* **Instructions to follow**: Print the records below exactly. Omit every picture.

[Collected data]
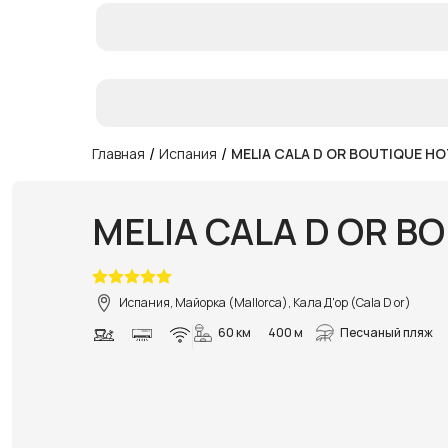
/
/
Главная
Испания
MELIA CALA D OR BOUTIQUE HO
MELIA CALA D OR B
Испания, Майорка (Mallorca), Кала Д'ор (Cala D or)
60 км
400 м
Песчаный пляж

* **Problem solution**:
/
/
Главная
Испания
MELIA CALA D OR BOUTIQUE HO
MELIA CALA D OR B
Испания, Майорка (Mallorca), Кала Д'ор (Cala D or)
60 км
400 м
Песчаный пляж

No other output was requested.